有機太陽電池は、無機太陽電池と比べて安価かつ軽量な上、柔軟などの性質を有する。さらに、有害元素を用いずに作製できるため、次世代のエネルギー変換デバイスとして注目されている。しかし現状、有機太陽電池の光電変換効率は最高で16%程度にとどまり、高効率無機太陽電池のGaAsの28%には及んでいない。そして、その最大の原因は、吸収した光のエネルギーと得られる電圧値との差、つまり電圧損失が大きいことだ。

有機太陽電池の発電過程とエネルギー損失の内訳(eVOCは開放端電圧)

そこで、研究グループは今回、発電材料に高い結晶性、高い電荷移動度を持つ秩序性の高い分子を使用。主要な電圧損失プロセスである電荷再結合を抑制し、これまでの有機太陽電池で約0.5V以上であった再結合損失を0.26Vまで減少させることに成功した。それにより、電流を流さない状態の電圧値である開放端電圧値が向上し、1Vもの高い値を実現した。さらに、開放端電圧を向上させるためには、発電が起こるドナー/アクセプター界面の結晶性が重要であることを発見。その領域は、薄さにして数nm以下、分子数にして3分子層以下だという。

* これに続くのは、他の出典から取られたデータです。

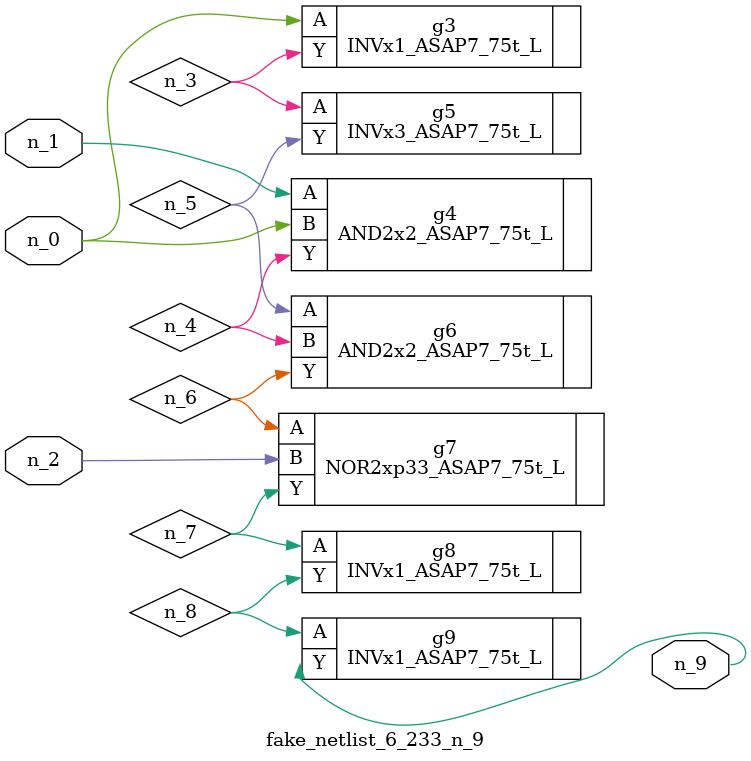
<source format=v>
module fake_netlist_6_233_n_9 (n_1, n_0, n_2, n_9);

input n_1;
input n_0;
input n_2;

output n_9;

wire n_7;
wire n_6;
wire n_4;
wire n_5;
wire n_3;
wire n_8;

INVx1_ASAP7_75t_L g3 ( 
.A(n_0),
.Y(n_3)
);

AND2x2_ASAP7_75t_L g4 ( 
.A(n_1),
.B(n_0),
.Y(n_4)
);

INVx3_ASAP7_75t_L g5 ( 
.A(n_3),
.Y(n_5)
);

AND2x2_ASAP7_75t_L g6 ( 
.A(n_5),
.B(n_4),
.Y(n_6)
);

NOR2xp33_ASAP7_75t_L g7 ( 
.A(n_6),
.B(n_2),
.Y(n_7)
);

INVx1_ASAP7_75t_L g8 ( 
.A(n_7),
.Y(n_8)
);

INVx1_ASAP7_75t_L g9 ( 
.A(n_8),
.Y(n_9)
);


endmodule
</source>
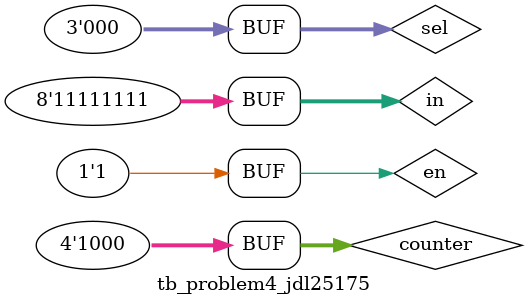
<source format=v>

`timescale 1ns/1ns 

module tb_problem4_jdl25175();
    reg en;
    reg [2:0] sel;
    reg [7:0] in;
    reg [3:0] counter;
    wire p4_out;

    mux8to1_delay_jdl25175 mod2(en, sel, in, p4_out);

    initial begin
        en = 1'b1;
        in = 8'b10101010;
        for(counter = 4'b0000; counter < 4'b1000; counter = counter + 4'b0001) begin
            sel = counter;
            #50;
        end

        //This tests the time delay of switching mux_in and enable pins
        sel = 3'b000;
        #50;
        in = 8'b00000000;
        #50;
        in = 8'b11111111;
        #50;
        en = 1'b0;
        #50;
        en = 1'b1;
        #50;
    end

endmodule

</source>
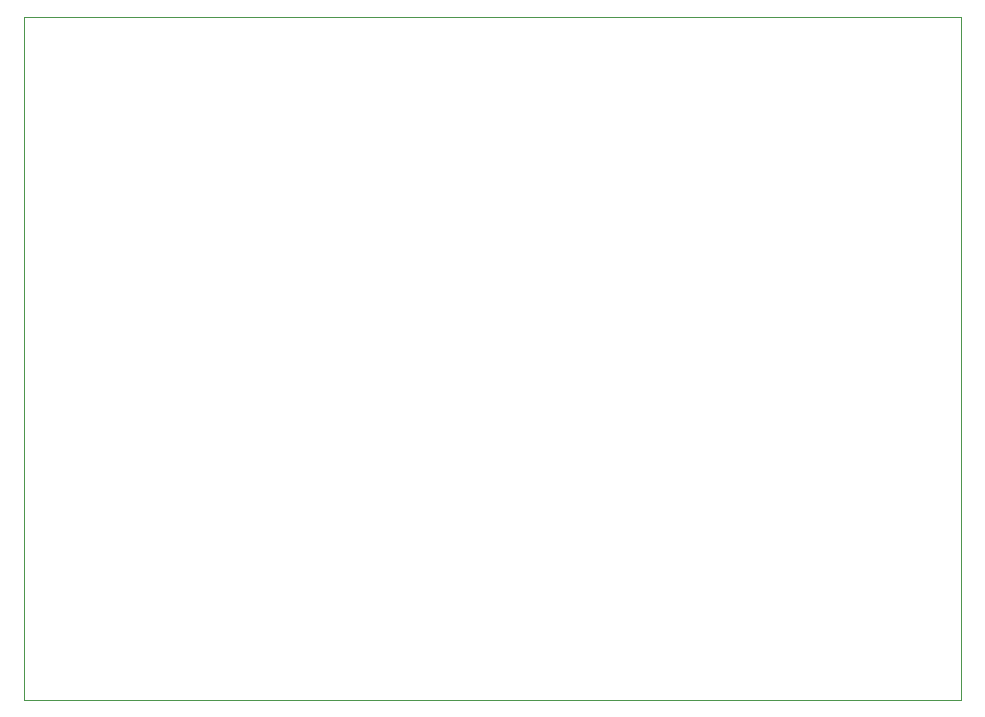
<source format=gbr>
%TF.GenerationSoftware,KiCad,Pcbnew,(5.1.6)-1*%
%TF.CreationDate,2021-02-01T21:39:40+01:00*%
%TF.ProjectId,carteDmx512,63617274-6544-46d7-9835-31322e6b6963,rev?*%
%TF.SameCoordinates,Original*%
%TF.FileFunction,Profile,NP*%
%FSLAX46Y46*%
G04 Gerber Fmt 4.6, Leading zero omitted, Abs format (unit mm)*
G04 Created by KiCad (PCBNEW (5.1.6)-1) date 2021-02-01 21:39:40*
%MOMM*%
%LPD*%
G01*
G04 APERTURE LIST*
%TA.AperFunction,Profile*%
%ADD10C,0.050000*%
%TD*%
G04 APERTURE END LIST*
D10*
X64135000Y-176530000D02*
X64135000Y-118745000D01*
X143510000Y-176530000D02*
X64135000Y-176530000D01*
X143510000Y-118745000D02*
X143510000Y-176530000D01*
X64135000Y-118745000D02*
X143510000Y-118745000D01*
M02*

</source>
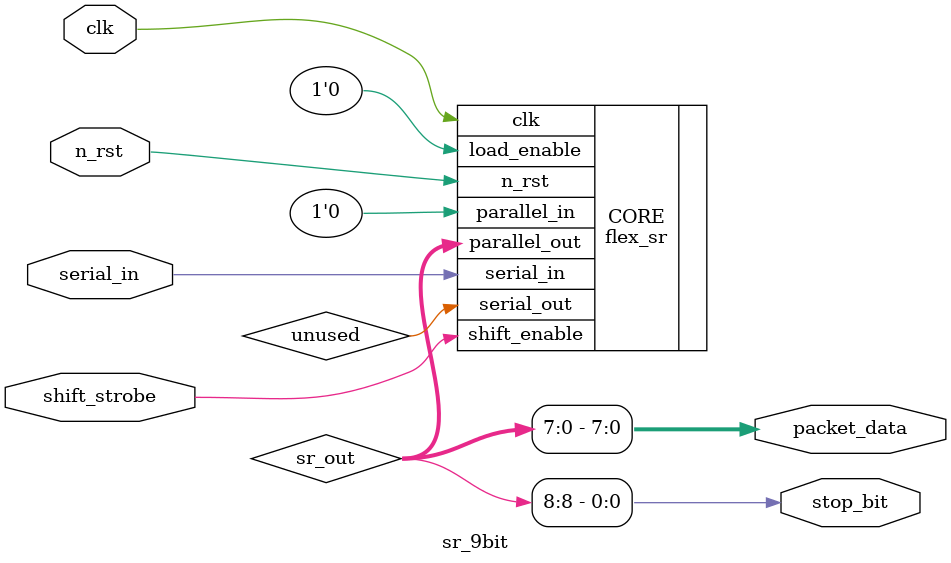
<source format=sv>
`timescale 1ns / 10ps

module sr_9bit (
    input logic clk,
    input logic n_rst,
    input logic shift_strobe,
    input logic serial_in,
    output logic [7:0] packet_data,
    output logic stop_bit
);
    logic [8:0] sr_out;
    logic unused;

    flex_sr #(
        .SIZE(9),
        .MSB_FIRST(0)
    ) CORE (
        .clk(clk),
        .n_rst(n_rst),
        .shift_enable(shift_strobe),
        .load_enable(1'b0),
        .serial_in(serial_in),
        .parallel_in('0),
        .serial_out(unused),
        .parallel_out(sr_out)
    );

    assign packet_data = sr_out[7:0];
    assign stop_bit = sr_out[8];

endmodule


</source>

(a)ドナー/アクセプター界面近傍の模式図(b)有効バンドギャップと開放端電圧の関係

研究グループは、この成果から、有機太陽電池でも高効率無機太陽電池と同等の20%超の高い光電変換効率が実現可能であると説明。さらに、有機太陽電池の利点を活かしたデバイス開発が進めば、将来には有機物が太陽電池の主役になると述べている。